Pictured people or hands with joints
= Beginning of Section =

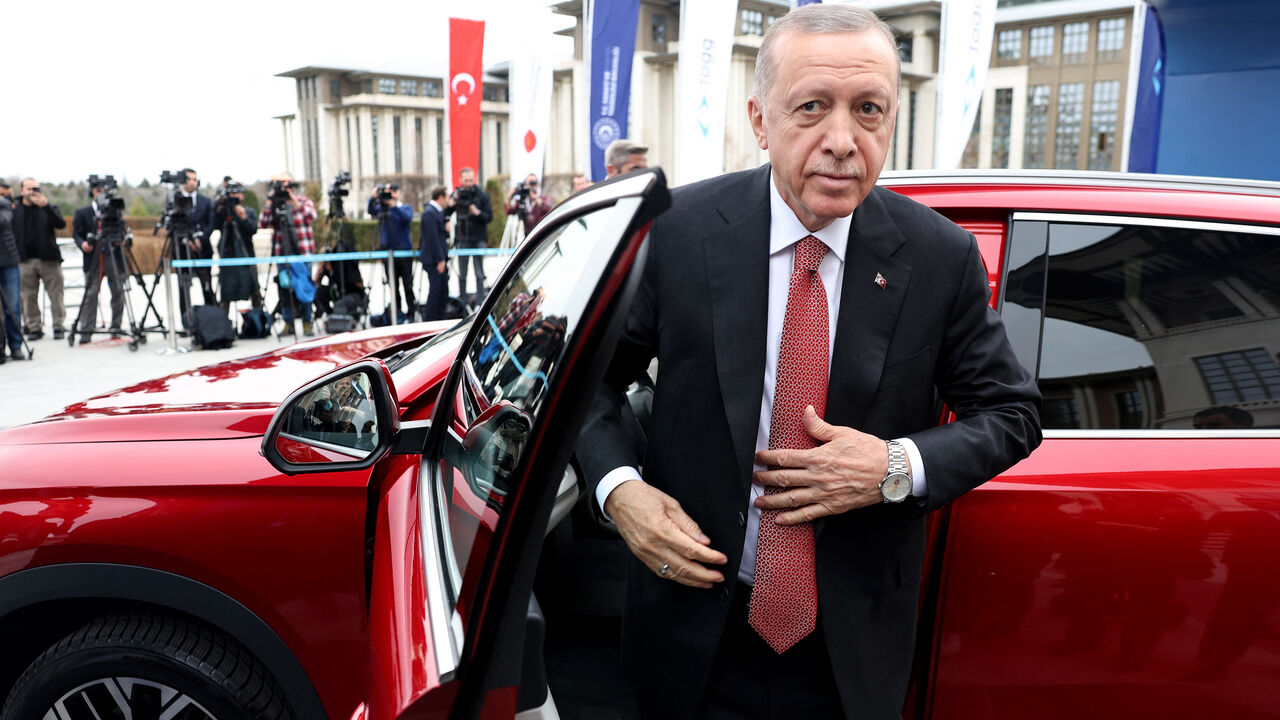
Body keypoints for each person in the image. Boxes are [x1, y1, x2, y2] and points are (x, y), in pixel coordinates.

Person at [575, 6, 1042, 719]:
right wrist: (620, 490)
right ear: (761, 121)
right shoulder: (679, 232)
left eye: (868, 111)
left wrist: (891, 468)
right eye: (813, 107)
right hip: (694, 631)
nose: (842, 142)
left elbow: (1012, 415)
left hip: (848, 652)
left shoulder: (938, 256)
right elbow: (591, 385)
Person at [259, 173, 318, 336]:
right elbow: (263, 222)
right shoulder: (275, 205)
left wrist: (294, 201)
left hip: (303, 253)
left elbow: (312, 216)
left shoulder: (304, 202)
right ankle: (288, 323)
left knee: (304, 287)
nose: (284, 189)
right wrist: (270, 201)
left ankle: (308, 322)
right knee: (284, 288)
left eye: (287, 186)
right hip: (281, 253)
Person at [12, 178, 67, 341]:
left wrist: (47, 207)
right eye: (28, 189)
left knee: (56, 295)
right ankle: (34, 327)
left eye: (35, 188)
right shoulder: (15, 210)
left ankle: (58, 325)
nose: (32, 192)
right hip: (24, 260)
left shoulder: (48, 207)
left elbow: (61, 224)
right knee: (28, 297)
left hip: (49, 259)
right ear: (21, 191)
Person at [72, 181, 126, 344]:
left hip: (113, 257)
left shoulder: (115, 211)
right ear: (92, 192)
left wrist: (121, 239)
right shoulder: (83, 212)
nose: (101, 193)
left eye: (104, 190)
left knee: (118, 292)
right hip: (93, 257)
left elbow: (121, 230)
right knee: (91, 293)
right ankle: (86, 330)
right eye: (98, 190)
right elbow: (77, 234)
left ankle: (116, 328)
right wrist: (83, 244)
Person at [171, 168, 216, 328]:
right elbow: (171, 225)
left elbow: (211, 223)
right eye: (189, 179)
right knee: (184, 287)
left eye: (195, 179)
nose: (193, 182)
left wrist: (200, 239)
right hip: (182, 250)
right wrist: (186, 240)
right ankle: (187, 323)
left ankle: (213, 320)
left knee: (207, 284)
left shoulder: (205, 201)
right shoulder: (173, 200)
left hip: (202, 249)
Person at [368, 184, 415, 322]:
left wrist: (394, 206)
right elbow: (371, 211)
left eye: (393, 192)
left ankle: (411, 313)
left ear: (398, 193)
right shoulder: (383, 210)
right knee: (393, 286)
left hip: (404, 253)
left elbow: (407, 218)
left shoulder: (404, 208)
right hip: (388, 254)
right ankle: (398, 313)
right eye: (388, 192)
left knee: (408, 285)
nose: (391, 195)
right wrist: (373, 198)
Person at [445, 167, 493, 299]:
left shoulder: (481, 195)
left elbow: (489, 217)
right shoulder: (457, 194)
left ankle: (480, 302)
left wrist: (477, 212)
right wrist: (451, 203)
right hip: (462, 237)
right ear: (461, 180)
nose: (468, 183)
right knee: (462, 273)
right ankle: (463, 301)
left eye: (471, 180)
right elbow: (445, 214)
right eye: (466, 180)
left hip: (478, 237)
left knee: (479, 272)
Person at [212, 183, 261, 311]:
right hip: (228, 257)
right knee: (226, 294)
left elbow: (253, 229)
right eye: (231, 194)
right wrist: (217, 207)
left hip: (246, 256)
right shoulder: (223, 212)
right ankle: (224, 326)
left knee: (254, 291)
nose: (234, 197)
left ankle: (258, 322)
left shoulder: (248, 211)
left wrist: (243, 217)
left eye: (237, 193)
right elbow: (214, 224)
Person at [419, 186, 451, 321]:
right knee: (436, 290)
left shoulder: (436, 212)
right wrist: (440, 260)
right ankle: (431, 319)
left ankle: (439, 317)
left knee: (443, 290)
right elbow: (432, 239)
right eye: (447, 197)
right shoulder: (429, 213)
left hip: (438, 258)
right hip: (434, 260)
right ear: (441, 197)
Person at [0, 180, 22, 362]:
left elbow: (4, 221)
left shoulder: (4, 204)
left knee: (12, 307)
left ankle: (16, 346)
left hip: (8, 262)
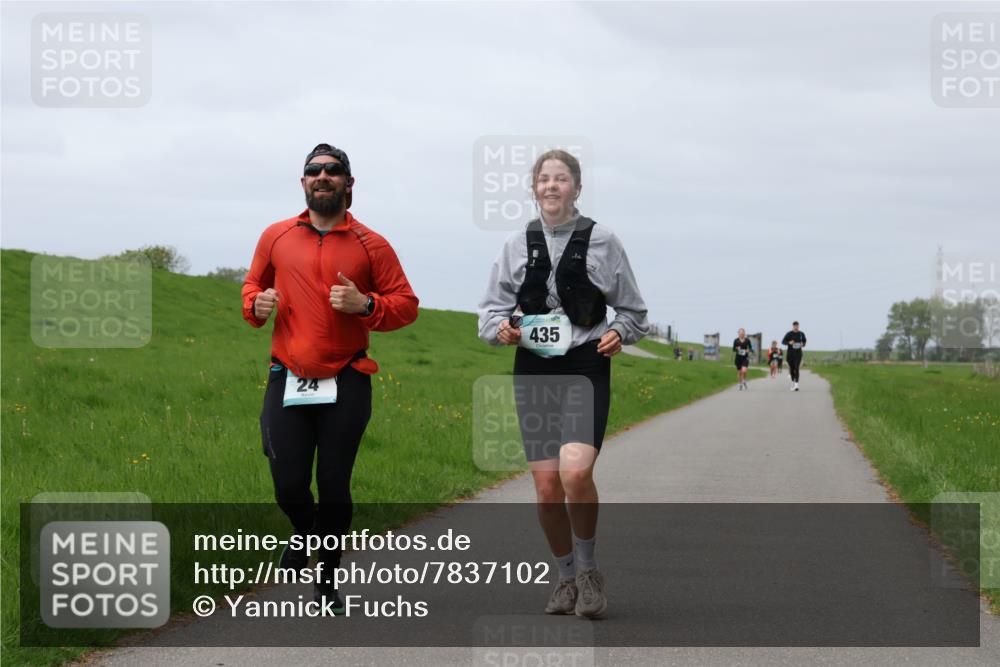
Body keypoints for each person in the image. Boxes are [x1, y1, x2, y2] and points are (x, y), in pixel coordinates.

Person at [242, 143, 419, 613]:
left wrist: (366, 305)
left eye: (332, 170)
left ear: (348, 183)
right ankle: (303, 533)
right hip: (288, 376)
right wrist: (254, 305)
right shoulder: (276, 236)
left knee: (334, 483)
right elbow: (252, 285)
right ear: (303, 183)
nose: (322, 176)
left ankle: (326, 578)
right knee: (287, 482)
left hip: (347, 378)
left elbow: (406, 305)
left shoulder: (371, 244)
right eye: (313, 171)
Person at [478, 149, 649, 619]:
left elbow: (634, 312)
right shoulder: (516, 245)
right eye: (544, 179)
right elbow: (490, 314)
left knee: (576, 473)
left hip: (585, 366)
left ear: (576, 187)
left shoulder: (604, 242)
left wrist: (619, 333)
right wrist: (503, 330)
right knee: (548, 487)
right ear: (533, 189)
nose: (551, 186)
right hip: (534, 367)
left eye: (561, 179)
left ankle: (591, 571)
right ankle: (566, 576)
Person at [781, 321, 807, 391]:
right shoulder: (789, 334)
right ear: (793, 326)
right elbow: (783, 342)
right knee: (792, 369)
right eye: (794, 326)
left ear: (798, 326)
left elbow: (804, 341)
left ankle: (796, 385)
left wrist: (803, 344)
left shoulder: (801, 334)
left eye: (797, 326)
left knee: (796, 368)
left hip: (798, 354)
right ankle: (793, 382)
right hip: (790, 354)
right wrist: (789, 342)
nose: (796, 327)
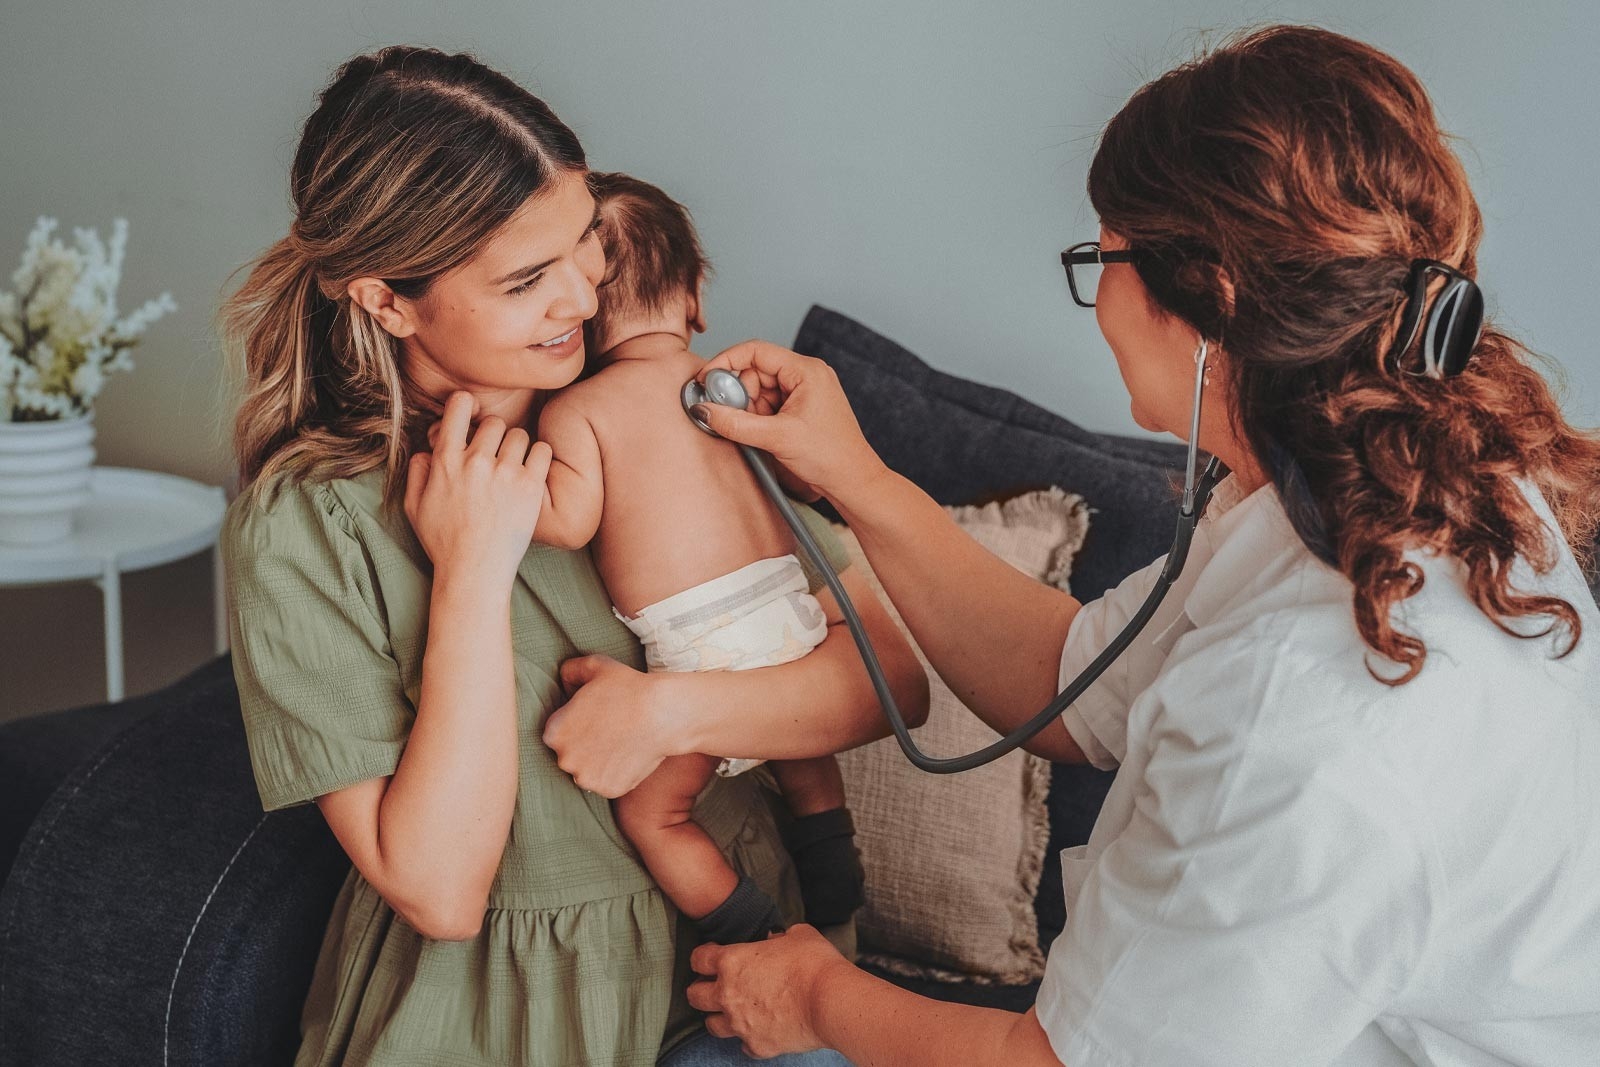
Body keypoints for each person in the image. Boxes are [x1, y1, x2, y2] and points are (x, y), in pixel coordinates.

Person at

= End of Section =

- WHAT YOU WILL DO -
The answer is the lines above between the line holding "left elbow: (121, 230)" and the line holding "left elbow: (407, 218)", inclusive, each written out exactly, and no others.

- ANSWER BOX -
left elbow: (121, 230)
right knee: (91, 293)
right ankle: (86, 330)
right eye: (98, 190)
right elbow: (77, 234)
left ankle: (116, 328)
right wrist: (83, 244)
Person at [171, 168, 216, 328]:
right elbow: (171, 225)
left elbow: (211, 223)
right eye: (189, 179)
right knee: (184, 287)
left eye: (195, 179)
nose: (193, 182)
left wrist: (200, 239)
right hip: (182, 250)
right wrist: (186, 240)
right ankle: (187, 323)
left ankle: (213, 320)
left knee: (207, 284)
left shoulder: (205, 201)
right shoulder: (173, 200)
left hip: (202, 249)
Person at [368, 184, 415, 322]:
left wrist: (394, 206)
right elbow: (371, 211)
left eye: (393, 192)
left ankle: (411, 313)
left ear: (398, 193)
right shoulder: (383, 210)
right knee: (393, 286)
left hip: (404, 253)
left elbow: (407, 218)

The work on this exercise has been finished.